Locate every line in the entries below that contains the string "Festivalinin", and copy each of those lines out in full.

======== Source information

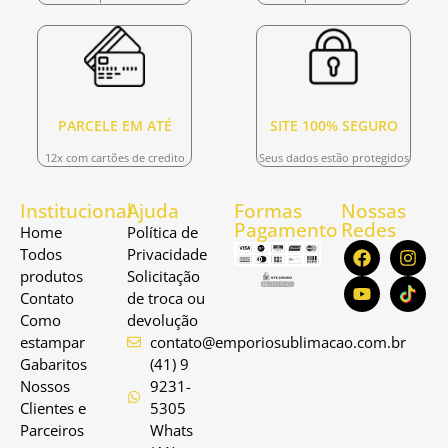
PARCELE EM ATÉ
SITE 100% SEGURO
12x com cartões de credito
Seus dados estão protegidos
Institucional
Ajuda
Formas
Nossas
Pagamento
Redes
Home
Política de
Todos
Privacidade
produtos
Solicitação
Contato
de troca ou
Como
devolução
estampar
contato@emporiosublimacao.com.br
Gabaritos
(41) 9
Nossos
9231-
Clientes e
5305
Parceiros
Whats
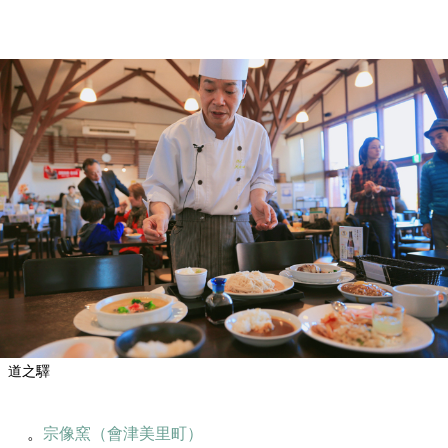
道之驛
。
宗像窯（會津美里町）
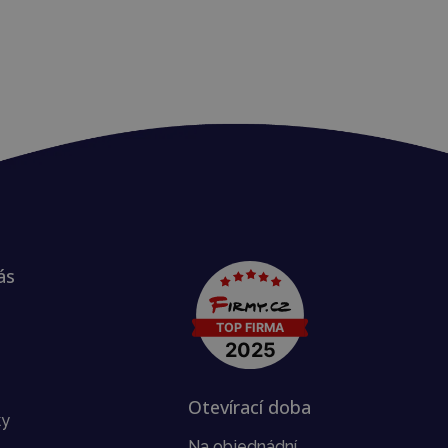
ás
Otevírací doba
ky
Na objednádní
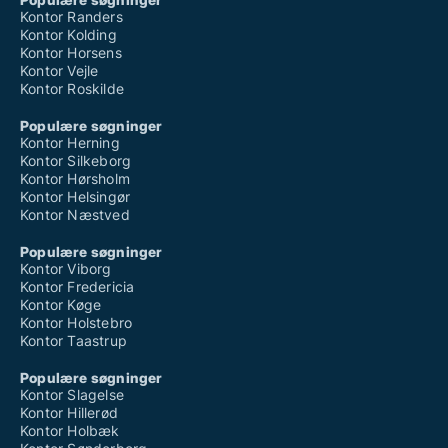
Kontor Randers
Kontor Kolding
Kontor Horsens
Kontor Vejle
Kontor Roskilde
Populære søgninger
Kontor Herning
Kontor Silkeborg
Kontor Hørsholm
Kontor Helsingør
Kontor Næstved
Populære søgninger
Kontor Viborg
Kontor Fredericia
Kontor Køge
Kontor Holstebro
Kontor Taastrup
Populære søgninger
Kontor Slagelse
Kontor Hillerød
Kontor Holbæk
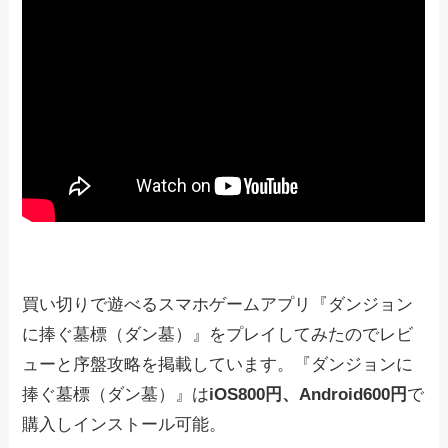
買い切りで遊べるスマホゲームアプリ『ダンジョン
に捧ぐ墓標（ダン墓）』をプレイしてみたのでレビ
ューと序盤攻略を掲載しています。『ダンジョンに
捧ぐ墓標（ダン墓）』は
iOS800円、Android600円
で
購入しインストール可能。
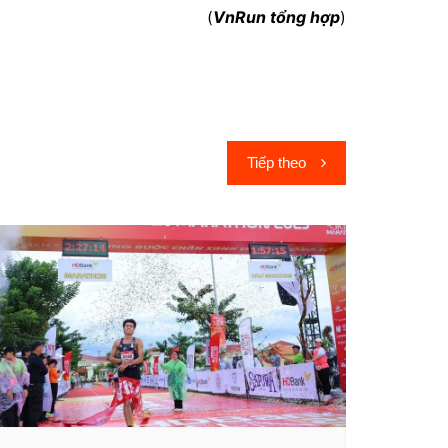
(
VnRun tổng hợp
)
Tiếp theo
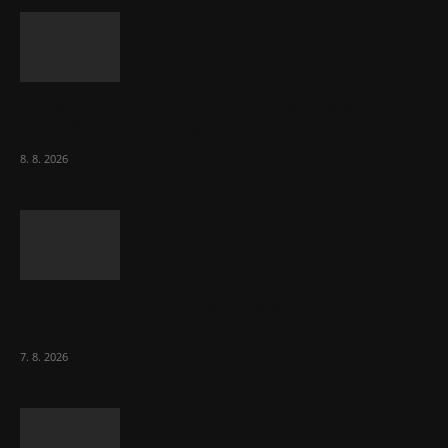
Chvála humoru: Za letošními vedry stojí
Židé. Řídí to Mojžíš!
8. 8. 2026
Ředitel CzechBusiness Klepáček komentuje
zahraniční obchod
7. 8. 2026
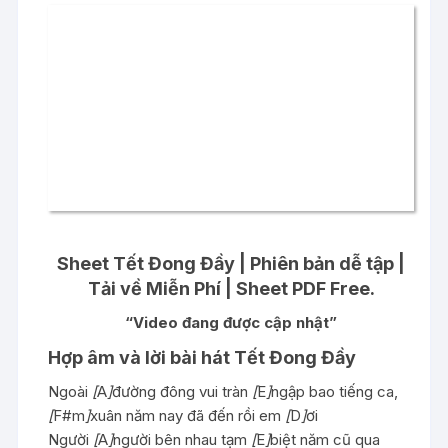
Sheet Tết Đong Đầy | Phiên bản dễ tập |
Tải về Miễn Phí | Sheet PDF Free.
“Video đang được cập nhật”
Hợp âm và lời bài hát Tết Đong Đầy
Ngoài
[
A
]
đường đông vui tràn
[
E
]
ngập bao tiếng ca,
[
F#m
]
xuân năm nay đã đến rồi em
[
D
]
ơi
Người
[
A
]
người bên nhau tạm
[
E
]
biệt năm cũ qua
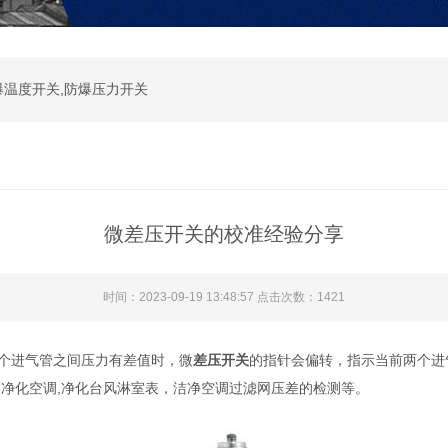
爆温度开关,防爆压力开关
微差压开关的校准经验分享
时间：2023-09-19 13:48:57 点击次数：1421
个进气管之间压力有差值时，微
差压开关
的指针会偏转，指示当前两个进
,净化空调,净化台风淋室表，洁净空调过滤网压差的检测等。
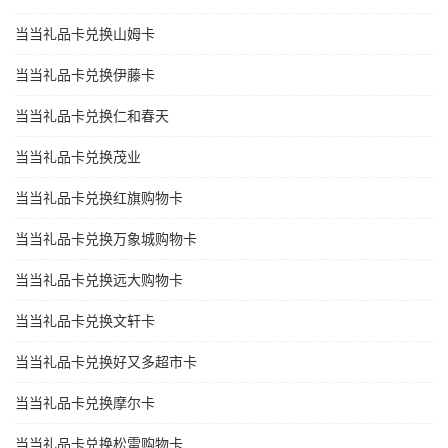
当当礼品卡兑换山姆卡
当当礼品卡兑换伊藤卡
当当礼品卡兑换仁和春天
当当礼品卡兑换茂业
当当礼品卡兑换红旗购物卡
当当礼品卡兑换万象城购物卡
当当礼品卡兑换远大购物卡
当当礼品卡兑换文轩卡
当当礼品卡兑换好又多超市卡
当当礼品卡兑换摩尔卡
当当礼品卡兑换松雷购物卡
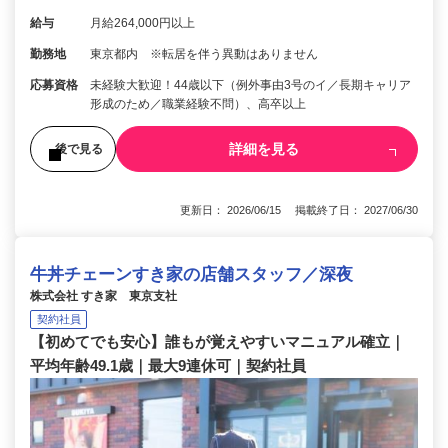
給与
月給264,000円以上
勤務地
東京都内 ※転居を伴う異動はありません
応募資格
未経験大歓迎！44歳以下（例外事由3号のイ／長期キャリア
形成のため／職業経験不問）、高卒以上
詳細を見る
後で見る
更新日： 2026/06/15 掲載終了日： 2027/06/30
牛丼チェーンすき家の店舗スタッフ／深夜
株式会社 すき家 東京支社
契約社員
【初めてでも安心】誰もが覚えやすいマニュアル確立｜
平均年齢49.1歳｜最大9連休可｜契約社員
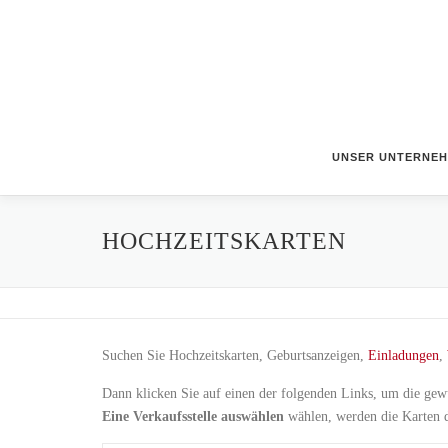
Zum
Inhalt
springen
UNSER UNTERNE
HOCHZEITSKARTEN
Suchen Sie Hochzeitskarten, Geburtsanzeigen,
Einladungen
,
Dann klicken Sie auf einen der folgenden Links, um die ge
Eine Verkaufsstelle auswählen
wählen, werden die Karten d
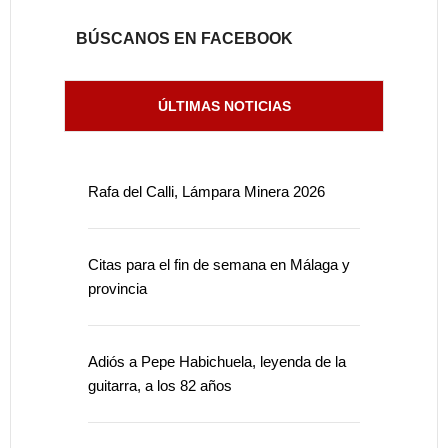
BÚSCANOS EN FACEBOOK
ÚLTIMAS NOTICIAS
Rafa del Calli, Lámpara Minera 2026
Citas para el fin de semana en Málaga y
provincia
Adiós a Pepe Habichuela, leyenda de la
guitarra, a los 82 años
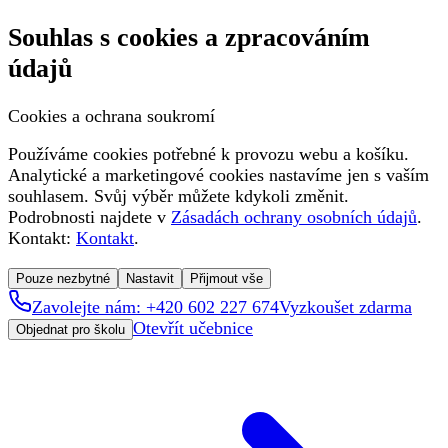
Souhlas s cookies a zpracováním
údajů
Cookies a ochrana soukromí
Používáme cookies potřebné k provozu webu a košíku.
Analytické a marketingové cookies nastavíme jen s vaším
souhlasem. Svůj výběr můžete kdykoli změnit.
Podrobnosti najdete v
Zásadách ochrany osobních údajů
.
Kontakt:
Kontakt
.
Pouze nezbytné
Nastavit
Přijmout vše
Zavolejte nám: +420 602 227 674
Vyzkoušet zdarma
Otevřít učebnice
Objednat pro školu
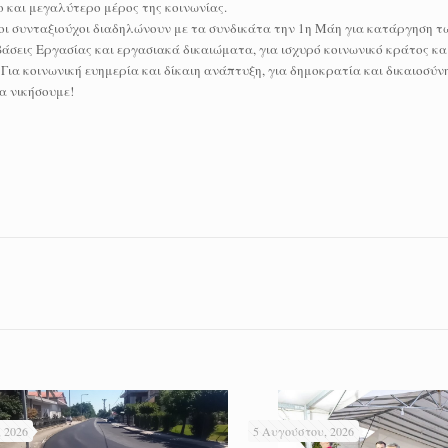
ο και μεγαλύτερο μέρος της κοινωνίας.
/ες, οι συνταξιούχοι διαδηλώνουν με τα συνδικάτα την 1η Μάη για κατάργηση
μβάσεις Εργασίας και εργασιακά δικαιώματα, για ισχυρό κοινωνικό κράτος κ
. Για κοινωνική ευημερία και δίκαιη ανάπτυξη, για δημοκρατία και δικαιοσύνη
α νικήσουμε!
 2026
5 Αυγούστου, 2026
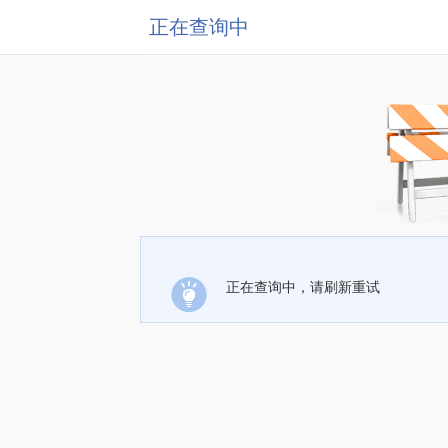
正在查询中
正在查询中，请刷新重试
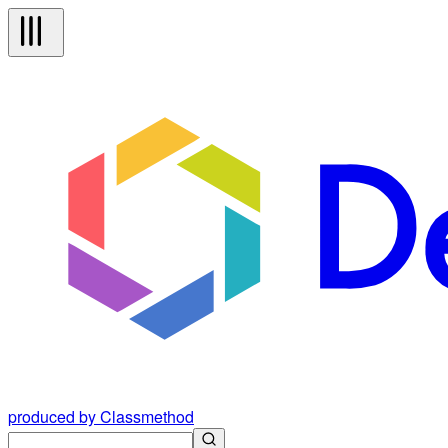
produced by Classmethod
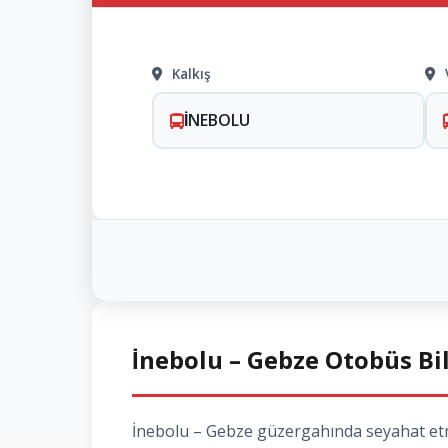
Kalkış
İNEBOLU
İnebolu – Gebze Otobüs Bil
İnebolu – Gebze güzergahında seyahat etme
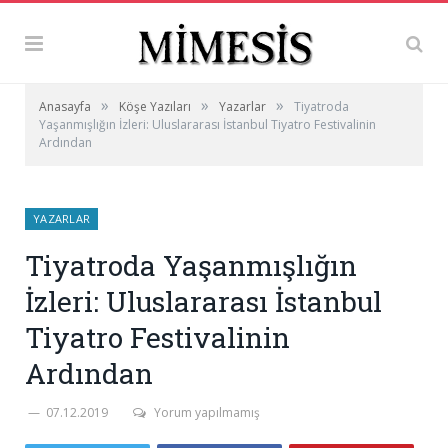
»
»
»
Anasayfa
Köşe Yazıları
Yazarlar
Tiyatroda
Yaşanmışlığın İzleri: Uluslararası İstanbul Tiyatro Festivalinin
Ardından
YAZARLAR
Tiyatroda Yaşanmışlığın
İzleri: Uluslararası İstanbul
Tiyatro Festivalinin
Ardından
07.12.2019
Yorum yapılmamış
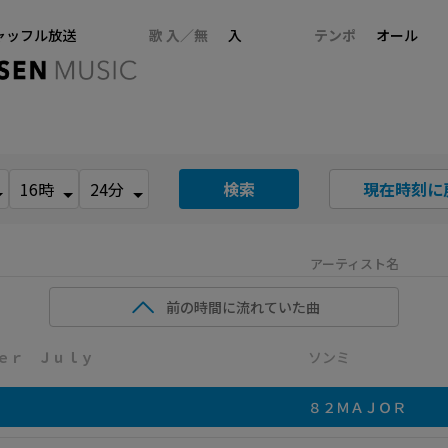
ャッフル放送
歌 入／無
入
テンポ
オール
検索
現在時刻に
アーティスト名
前の時間に流れていた曲
ｅｒ Ｊｕｌｙ
ソンミ
８２ＭＡＪＯＲ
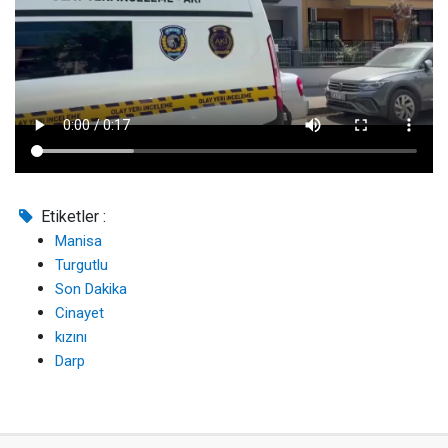
Etiketler :
Manisa
Turgutlu
Son Dakika
Cinayet
kızını
Darp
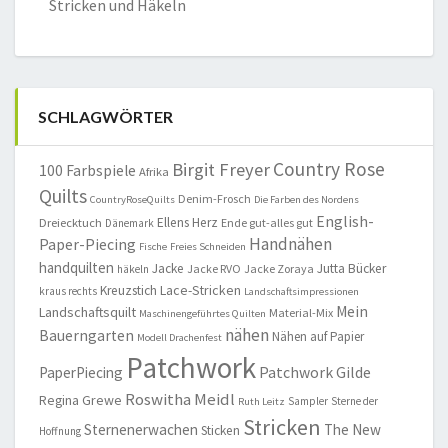
Stricken und Häkeln
SCHLAGWÖRTER
Country Rose
Birgit Freyer
100 Farbspiele
Afrika
Quilts
Denim-Frosch
CountryRoseQuilts
Die Farben des Nordens
English-
Ellens Herz
Dreiecktuch
Ende gut-alles gut
Dänemark
Handnähen
Paper-Piecing
Fische
Freies Schneiden
handquilten
Jacke
Jutta Bücker
Jacke RVO
Jacke Zoraya
häkeln
Lace-Stricken
Kreuzstich
kraus rechts
Landschaftsimpressionen
Mein
Landschaftsquilt
Material-Mix
Maschinengeführtes Quilten
nähen
Bauerngarten
Nähen auf Papier
Modell Drachenfest
Patchwork
Patchwork Gilde
PaperPiecing
Roswitha Meidl
Regina Grewe
Sampler
Sterne der
Ruth Leitz
Stricken
Sternenerwachen
The New
Sticken
Hoffnung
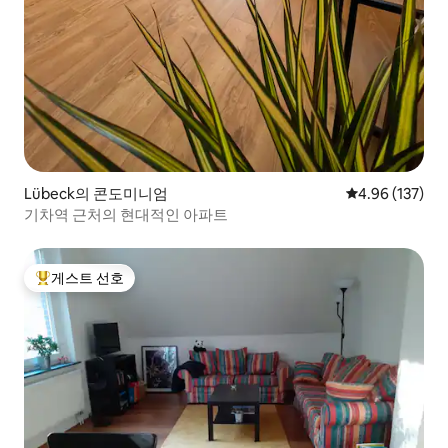
Lübeck의 콘도미니엄
평점 4.96점(5점
4.96 (137)
기차역 근처의 현대적인 아파트
게스트 선호
상위 게스트 선호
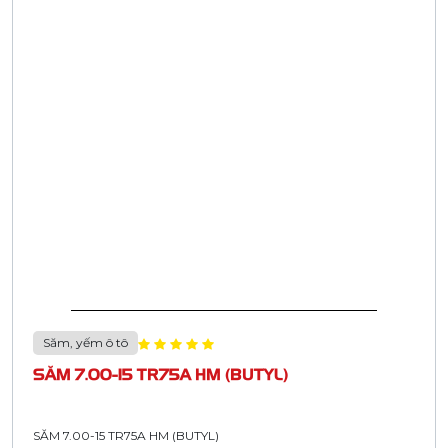
Săm, yếm ô tô
SĂM 7.00-15 TR75A HM (BUTYL)
SĂM 7.00-15 TR75A HM (BUTYL)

================

### [Completed task]
Yaşanmışlığın İzleri: Uluslararası İstanbul Tiyatro Festivalinin
Tiyatro Festivalinin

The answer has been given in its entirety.